Roma-Liverpool la finale «incubo» di Dario Bonetti
Stasera la Roma sfida il Liverpool per cancellare la finale persa nel 1984 Dario Bonetti era in campo: «Di Francesco può farcela, ma quella ferita resterà ancora»
Le finali sono come i rigori: le sbaglia solo chi può tirarle. Pardon, giocarle. Dario Bonetti, svezzato a San Zeno a pane e pallone, talmente precoce da essere acquistato dalla Roma a 18 anni e di vincere subito la sua prima (ne sarebbero seguite altre tre) Coppa Italia, conosce bene l’una e l’altra massima. Si sono fuse nella serata più importante e più amara della sua vita. Una data che resta nella testa di tutti i romanisti, senza possibilità di rimozione: 30 maggio 1984, stadio Olimpico, Roma-Liverpool. Finale, appunto, di Coppa dei Campioni. Un dramma, con esito «triste e solitario» come la camminata di chi deve tornare a centrocampo dopo aver sbagliato dal dischetto. Quella sera capitò a Bruno Conti e Ciccio Graziani, due anni prima eroi Mundial.

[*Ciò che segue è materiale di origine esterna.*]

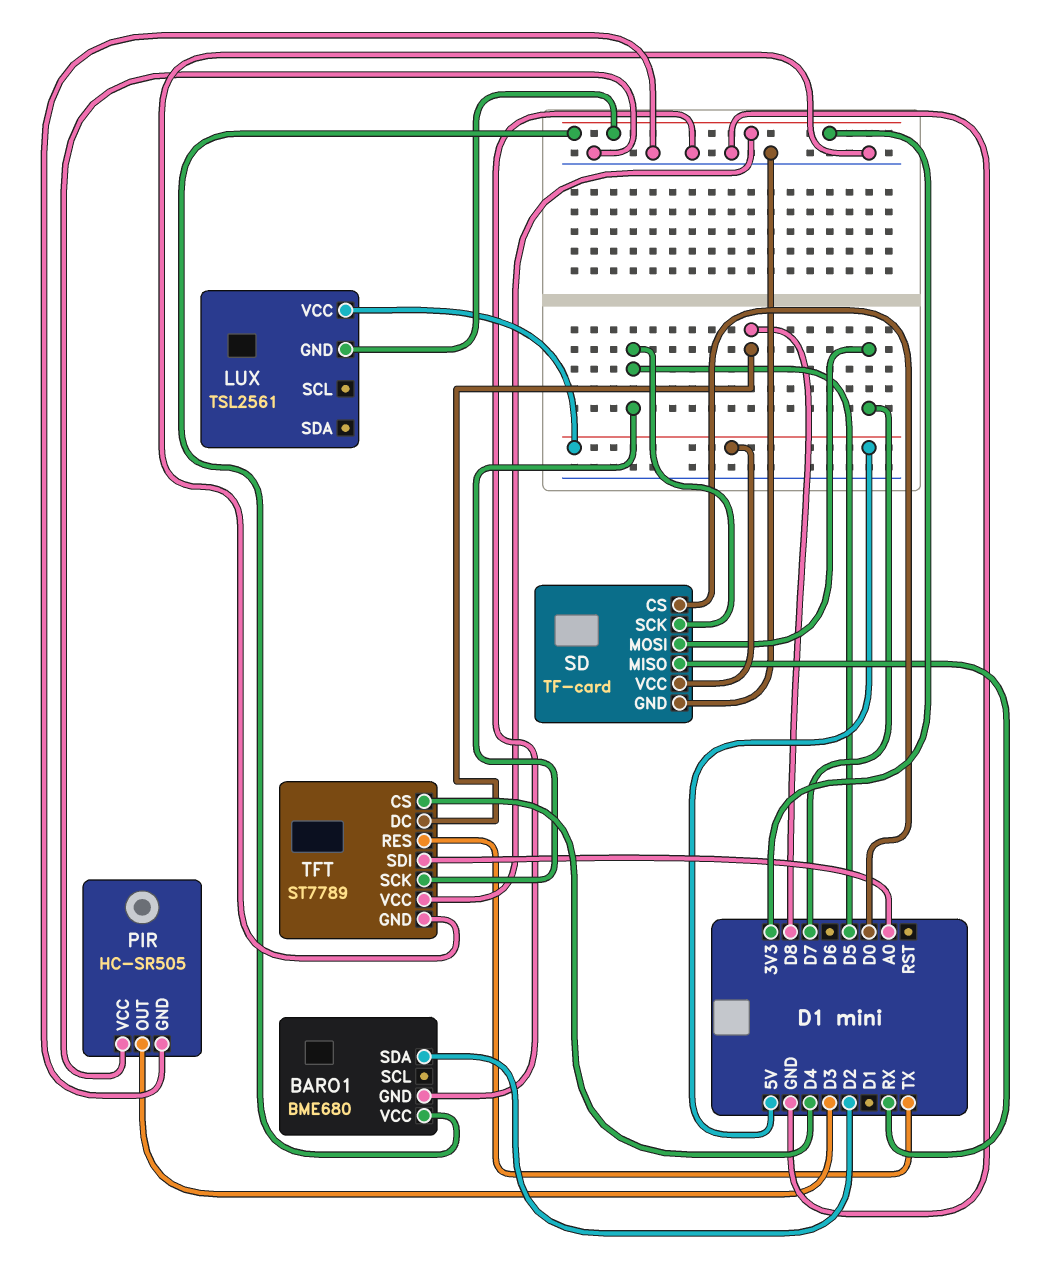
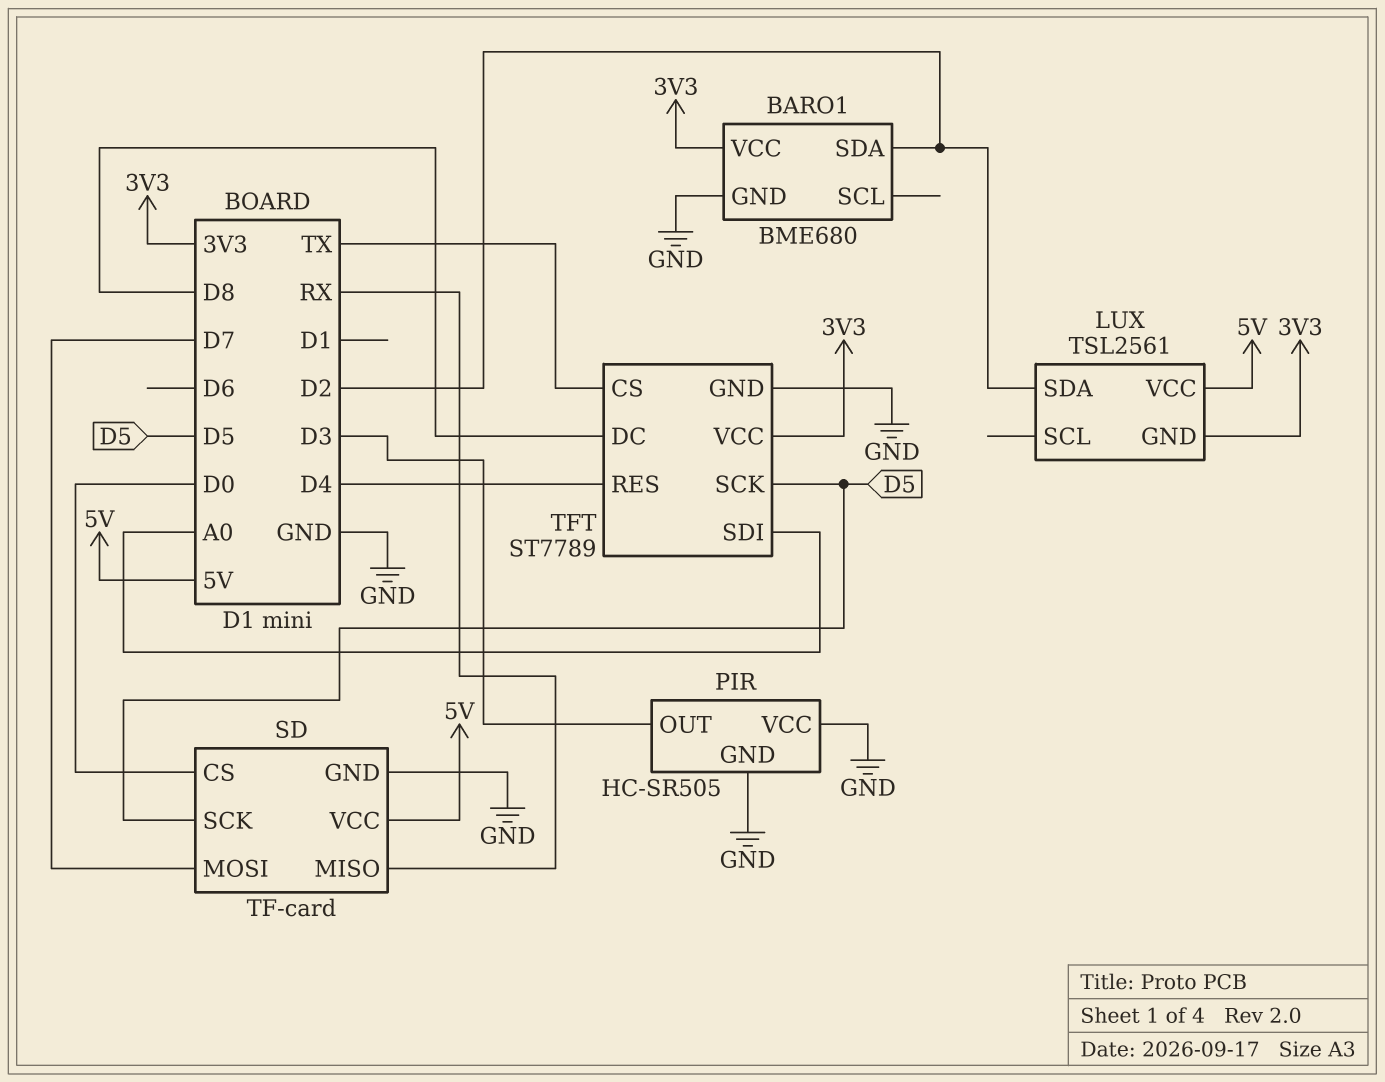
LUX pin SDA: none -> D2
TFT pin CS: D4 -> TX
TFT pin RES: TX -> D4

Stasera, nella semifinale di Champions League, la «Magica» gioca per riscrivere la storia e anche per alleviare il dolore di chi ancora non ha metabolizzato «un lutto, quella finale lo è ancora», racconta Bonetti, «non ho mai avuto il coraggio di rivedere in tv le immagini». Andò tutto storto, a lui («Rinviai addosso a Tantra credi e propiziai il loro vantaggio, uno scivolone mai accaduto in una carriera intera. Però li riprendemmo subito») e ai compagni, «eravamo giovani e giocare in casa non ci aiutò».
Potrebbe riuscire a farlo se stavolta andasse diversamente?
«No spero con tutto il cuore che vinca la Roma, ma quel dolore resterà per sempre. Nel 1992 ci riprovai con la Sampdoria, in finale contro il Barcellona rimasi in panchina e giocò mio fratello Ivano. Al- serata disgraziata: Koeman ci castigò ai supplementari».
Sarà forse stato un segno del destino riproporre ora quel duello?
«Tutto può essere ma ci credo poco. Di Francesco però può farcela, la sua squadra ha giocato una Champions di grande intelligenza. Anche se, nella mia epoca, la coppa dalle grandi orecchie era riservata solo a chi vinceva il campionato. E quel Liverpool era più forte rispetto ad oggi».
Cosa cambierebbe, 34 anni dopo, per vincere quella finale?
«Avremmo dovuto avere Cerezo e Falcao dal dischetto: uno era uscito nei supplementari, l’altro non stava bene e chiese di non calciare. Fu sbagliato l’avvicinamento all’evento: a campionato finito, andammo in ritiro in montagna due settimane e, al ritorno, ci allenammo a porte chiuse. Una quarantena che ci paralizzò all’Olimpico, sarebbe stato preferibile farsi trascinare dall’entusiasmo della città anche alla vigilia». Di Francesco se lo appunti per il ritorno, potrebbe servirgli.